Reel kur ve finansman çözülmezse fırsatlar kaçar
İDDMİB Başkanı Çetin Tecdelioğlu ise ‘enerji fiyatları’ dışında en az onun kadar önemli üç konuya dikkati çekiyor. Tecdelioğlu, “İhracatımızdaki bu sert frenin ana sebeplerinden biri tabii ki depremlerdir. İskenderun ve Adana bölgesindeki fabrikalarımız çok olumsuz etkilendi. İskenderun Limanı da halen sıkıntılı ve bu nedenle lojistik problemler yaşanıyor. Ayrıca kurların enflasyon karşısında çok düşük kalmış olması da ihracatımız için çok önemli sıkıntı. Kurların kesinlikle reel hareket etmesi gerekiyor. Kur yerinde saydı ama bizim Türk Lirası maliyetlerimizin çok hızlı yükseldi bu da rekabet gücümüzü olumsuz etkiledi, adeta kaybettirdi” diyor. Başkan Tecdelioğlu, demir ve demir dışı metallere özel olarak da “finansmana erişimin neredeyse imkânsız hale geldiğini’ belirterek şöyle devam ediyor: “Bizim hammaddede dışa bağımlı olduğumuzu, finansmana erişim yoksa ancak öz kaynaklarımızla iş yapabileceğimizi ama bunun yetersiz olduğunu herkes biliyor ve biz finansmana erişemiyoruz. Bu nedenle de firmalarımız küçüldüler, kapasitelerini iyice kıstılar, stoklarını düşürdüler. Şu anda kısıtlı öz kaynaklarıyla ya da ihtiyaçları kadar değil de ne kadar borç bulabiliyorlarsa o kadar iş yapıyorlar. Kapasiteler ortalama yüzde 50’lerin altına indi.”

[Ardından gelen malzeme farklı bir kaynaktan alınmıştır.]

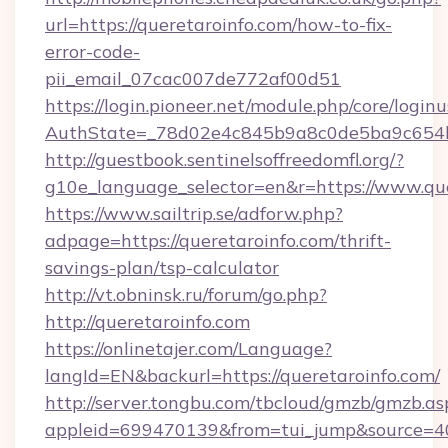
url=https://queretaroinfo.com/how-to-fix-
error-code-
pii_email_07cac007de772af00d51
https://login.pioneer.net/module.php/core/login
AuthState=_78d02e4c845b9a8c0de5ba9c654bf8
http://guestbook.sentinelsoffreedomfl.org/?
g10e_language_selector=en&r=https://www.que
https://www.sailtrip.se/adforw.php?
adpage=https://queretaroinfo.com/thrift-
savings-plan/tsp-calculator
http://vt.obninsk.ru/forum/go.php?
http://queretaroinfo.com
https://onlinetajer.com/Language?
langId=EN&backurl=https://queretaroinfo.com/
http://server.tongbu.com/tbcloud/gmzb/gmzb.as
appleid=699470139&from=tui_jump&source=400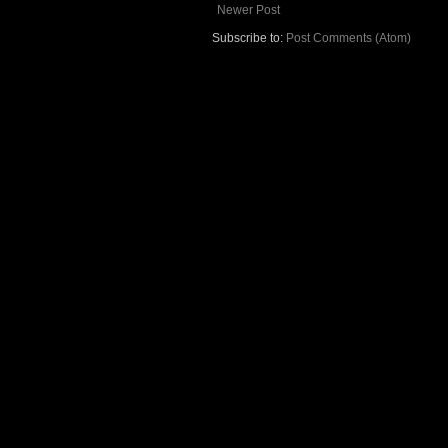
Newer Post
Subscribe to:
Post Comments (Atom)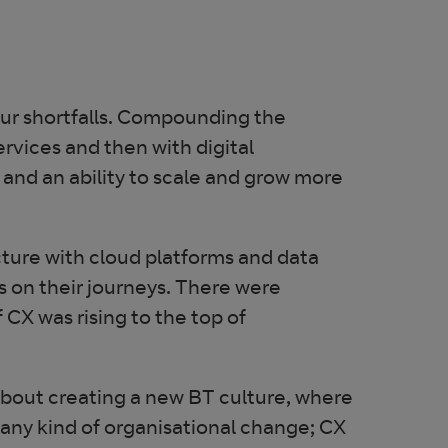
our shortfalls. Compounding the
rvices and then with digital
 and an ability to scale and grow more
cture with cloud platforms and data
 on their journeys. There were
CX was rising to the top of
about creating a new BT culture, where
any kind of organisational change; CX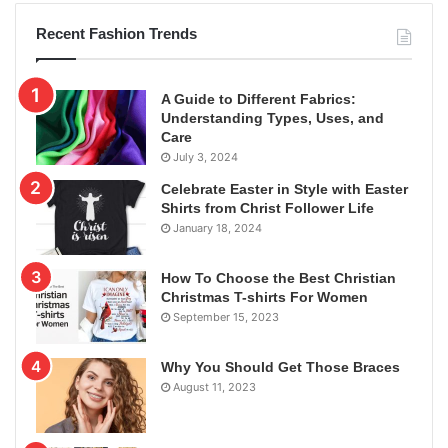
Recent Fashion Trends
A Guide to Different Fabrics:
Understanding Types, Uses, and
Care
July 3, 2024
Celebrate Easter in Style with Easter
Shirts from Christ Follower Life
January 18, 2024
How To Choose the Best Christian
Christmas T-shirts For Women
September 15, 2023
Why You Should Get Those Braces
August 11, 2023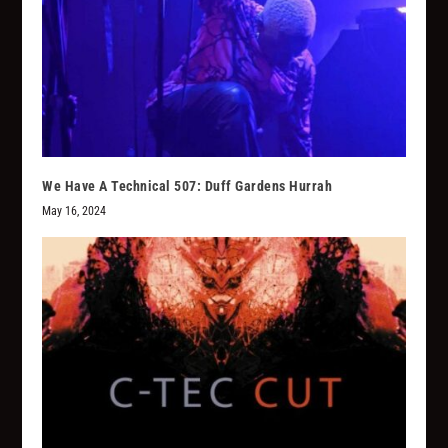
We Have A Technical 507: Duff Gardens Hurrah
May 16, 2024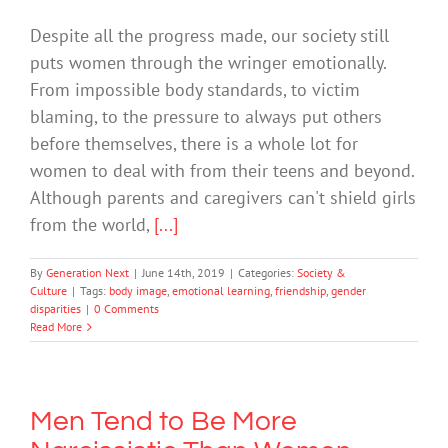
Despite all the progress made, our society still
puts women through the wringer emotionally.
From impossible body standards, to victim
blaming, to the pressure to always put others
before themselves, there is a whole lot for
women to deal with from their teens and beyond.
Although parents and caregivers can't shield girls
from the world,
[...]
By
Generation Next
|
June 14th, 2019
|
Categories:
Society &
Culture
|
Tags:
body image
,
emotional learning
,
friendship
,
gender
disparities
|
0 Comments
Read More
Men Tend to Be More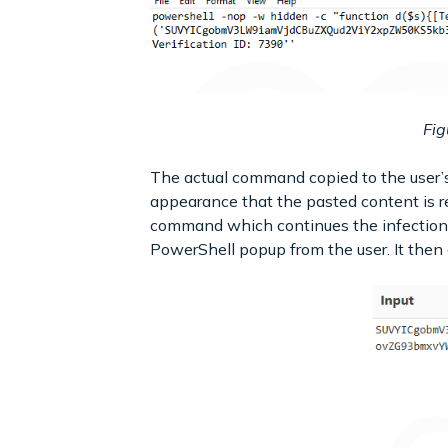
Fig
The actual command copied to the user’s 
appearance that the pasted content is re
command which continues the infection
PowerShell popup from the user. It then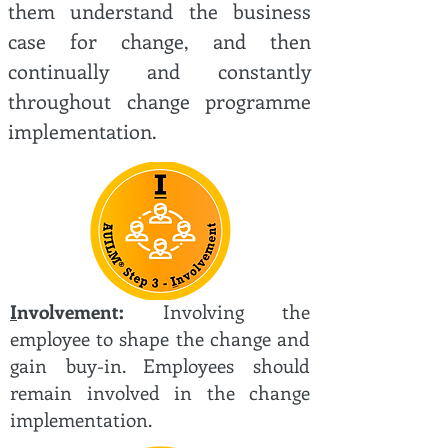
them understand the business
case for change, and then
continually and constantly
throughout change programme
implementation.
I
nvolvement:
Involving the
employee to shape the change and
gain buy-in. Employees should
remain involved in the change
implementation.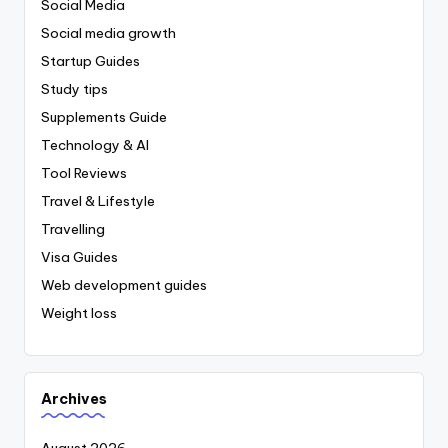
Social Media
Social media growth
Startup Guides
Study tips
Supplements Guide
Technology & AI
Tool Reviews
Travel & Lifestyle
Travelling
Visa Guides
Web development guides
Weight loss
Archives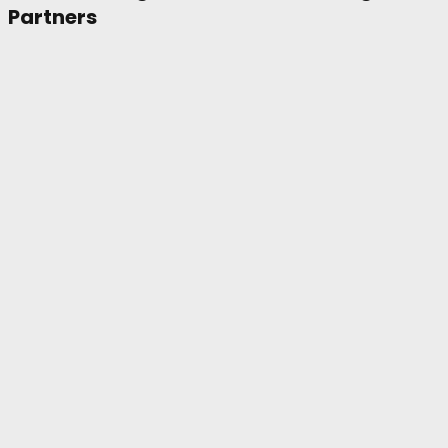
Partners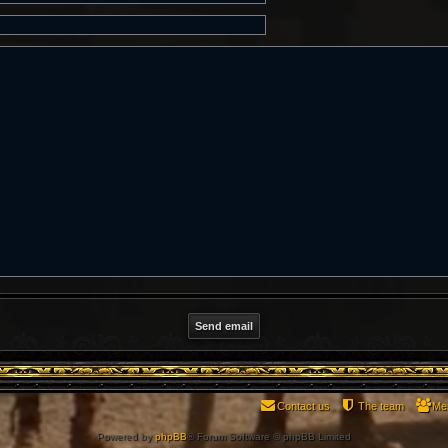
Contact us
The team
Me
Powered by
phpBB
® Forum Software © phpBB Limited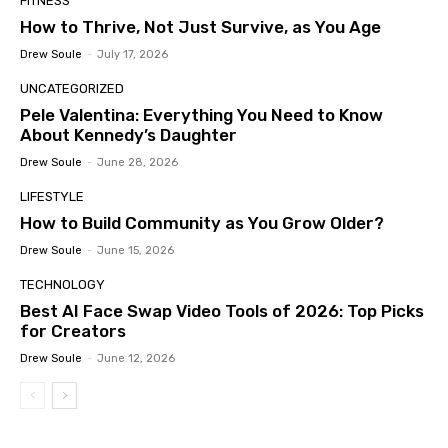
FITNESS
How to Thrive, Not Just Survive, as You Age
Drew Soule
-
July 17, 2026
UNCATEGORIZED
Pele Valentina: Everything You Need to Know
About Kennedy’s Daughter
Drew Soule
-
June 28, 2026
LIFESTYLE
How to Build Community as You Grow Older?
Drew Soule
-
June 15, 2026
TECHNOLOGY
Best AI Face Swap Video Tools of 2026: Top Picks
for Creators
Drew Soule
-
June 12, 2026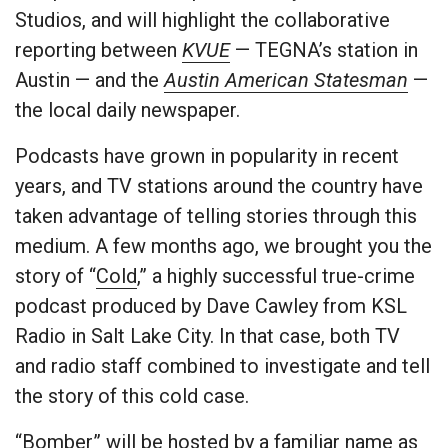
Studios, and will highlight the collaborative
reporting between
KVUE
— TEGNA’s station in
Austin — and the
Austin American Statesman
—
the local daily newspaper.
Podcasts have grown in popularity in recent
years, and TV stations around the country have
taken advantage of telling stories through this
medium. A few months ago, we brought you the
story of “
Cold
,” a highly successful true-crime
podcast produced by Dave Cawley from KSL
Radio in Salt Lake City. In that case, both TV
and radio staff combined to investigate and tell
the story of this cold case.
“Bomber” will be hosted by a familiar name as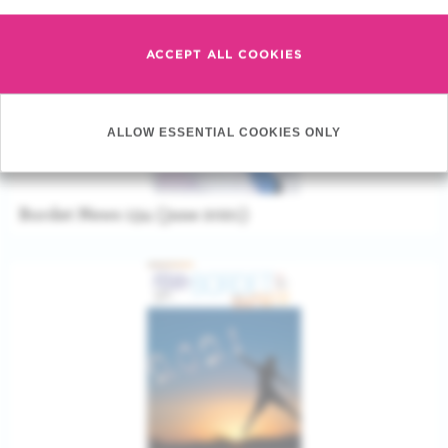
ACCEPT ALL COOKIES
ALLOW ESSENTIAL COOKIES ONLY
Bordet News 134 (june 2021)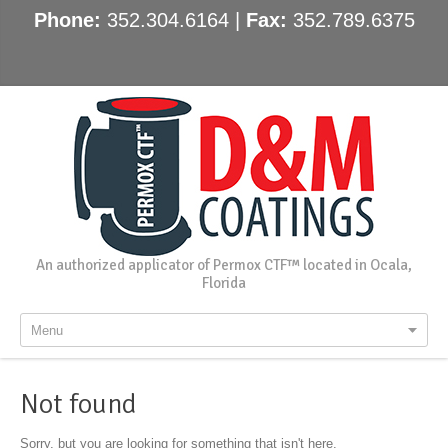
Phone:
352.304.6164 |
Fax:
352.789.6375
An authorized applicator of Permox CTF™ located in Ocala,
Florida
Menu
Not found
Sorry, but you are looking for something that isn't here.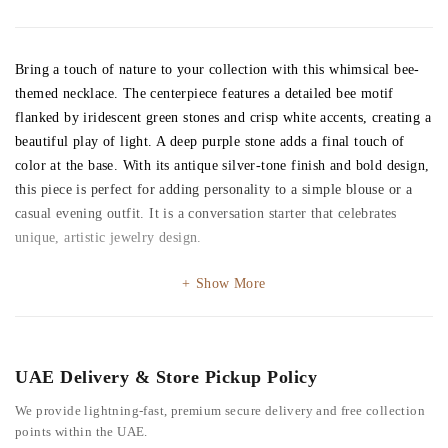
Bring a touch of nature to your collection with this whimsical bee-
themed necklace. The centerpiece features a detailed bee motif
flanked by iridescent green stones and crisp white accents, creating a
beautiful play of light. A deep purple stone adds a final touch of
color at the base. With its antique silver-tone finish and bold design,
this piece is perfect for adding personality to a simple blouse or a
casual evening outfit. It is a conversation starter that celebrates
unique, artistic jewelry design.
Show More
UAE Delivery & Store Pickup Policy
We provide lightning-fast, premium secure delivery and free collection
points within the UAE.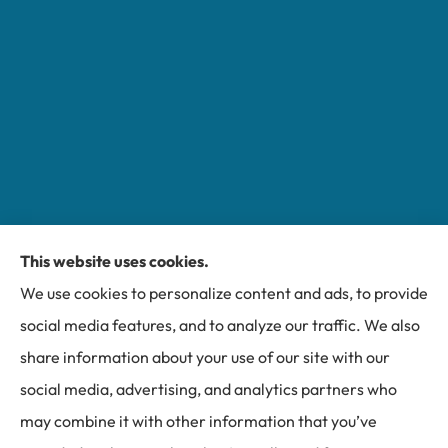
This website uses cookies.
Miller Insurance Group provides auto, home, and
We use cookies to personalize content and ads, to provide
business insurance to all of North Carolina, including
social media features, and to analyze our traffic. We also
Bakersville, Spruce Pine, Newland, and Banner Elk.
share information about your use of our site with our
social media, advertising, and analytics partners who
may combine it with other information that you’ve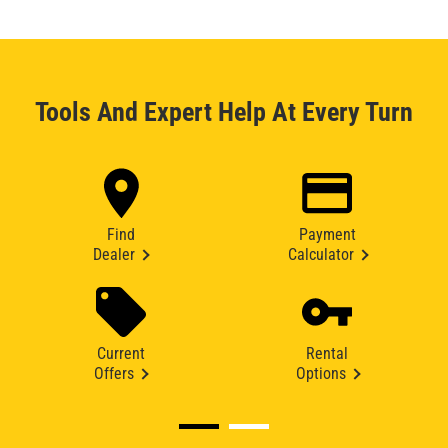
Tools And Expert Help At Every Turn
Find
Payment
Dealer
Calculator
Current
Rental
Offers
Options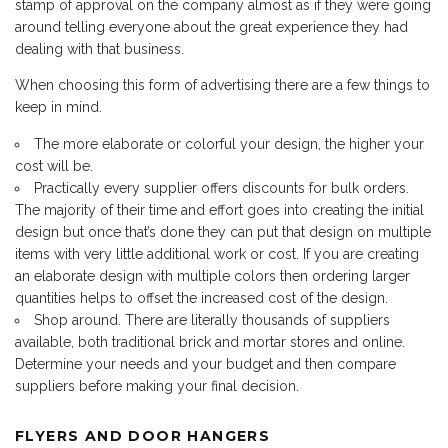
stamp of approval on the company almost as if they were going
around telling everyone about the great experience they had
dealing with that business.
When choosing this form of advertising there are a few things to
keep in mind.
The more elaborate or colorful your design, the higher your
cost will be.
Practically every supplier offers discounts for bulk orders.
The majority of their time and effort goes into creating the initial
design but once that’s done they can put that design on multiple
items with very little additional work or cost. If you are creating
an elaborate design with multiple colors then ordering larger
quantities helps to offset the increased cost of the design.
Shop around. There are literally thousands of suppliers
available, both traditional brick and mortar stores and online.
Determine your needs and your budget and then compare
suppliers before making your final decision.
FLYERS AND DOOR HANGERS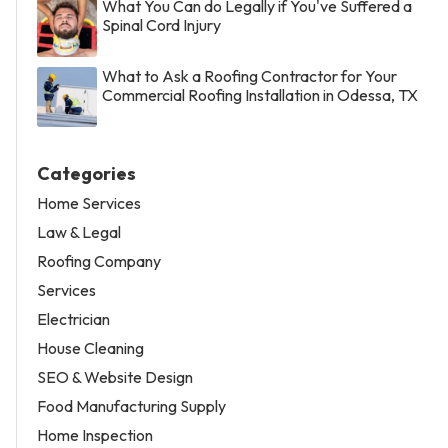
What You Can do Legally if You've Suffered a
Spinal Cord Injury
What to Ask a Roofing Contractor for Your
Commercial Roofing Installation in Odessa, TX
Categories
Home Services
Law & Legal
Roofing Company
Services
Electrician
House Cleaning
SEO & Website Design
Food Manufacturing Supply
Home Inspection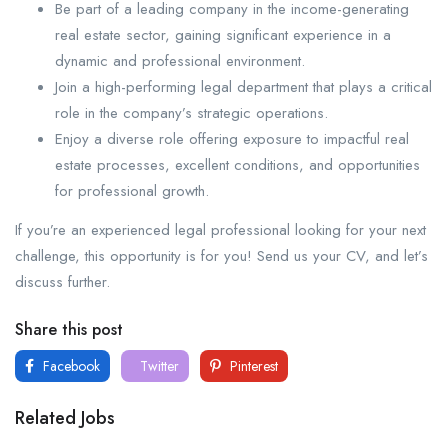
Be part of a leading company in the income-generating
real estate sector, gaining significant experience in a
dynamic and professional environment.
Join a high-performing legal department that plays a critical
role in the company’s strategic operations.
Enjoy a diverse role offering exposure to impactful real
estate processes, excellent conditions, and opportunities
for professional growth.
If you’re an experienced legal professional looking for your next
challenge, this opportunity is for you! Send us your CV, and let’s
discuss further.
Share this post
Facebook
Twitter
Pinterest
Related Jobs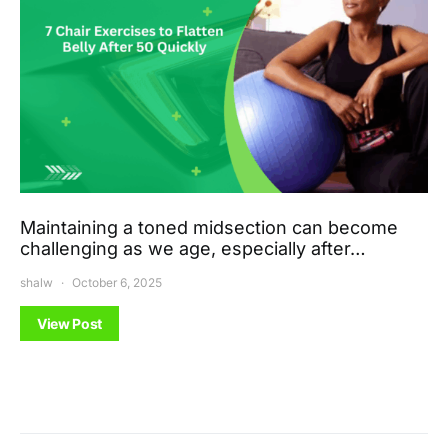
Maintaining a toned midsection can become
challenging as we age, especially after…
shalw
October 6, 2025
View Post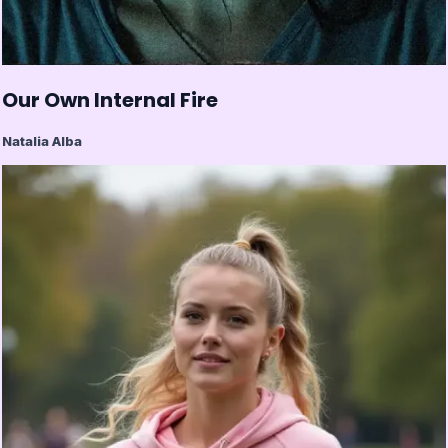
Our Own Internal Fire
Natalia Alba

İDDMİB Başkanı Tecdelioğlu da küresel resesyonun ihracata kötü etkisini vurguluyor ama aynı zamanda Türkiye için kaçan fırsatlara da dikkati çekiyor: “Kötüleşen tabloda küresel resesyonun etkisi büyük, Rusya-Ukrayna savaşının dengeleri bozması da önemli etken. Pandemi döneminde Çin’e karşı lojistik sorunlar nedeniyle bize dönen siparişler, Çin’in yeniden devreye girmesiyle geri gitti. Çin devleti ihracatını ciddi anlamda destekliyor. Pandemide altın dönem yaşadık ama o dönem maalesef bitti. ABD, Rusya, Çin eksenindeki çekişmelerden Türkiye için yine büyük fırsatlar doğuyor ama bu fırsatları değerlendirmek için bizim iç şartlarımız çok yetersiz kalıyor. Oysa bizler bu fırsatlar için önemli yatırımlar da yapmıştık. 2022’de 14,3 milyar dolarlık ihracat yapmıştık, bu yıl için 16 milyar dolar hedefimiz vardı. Şu anda geçen yılı yakalamak büyük başarı gibi görünüyor.”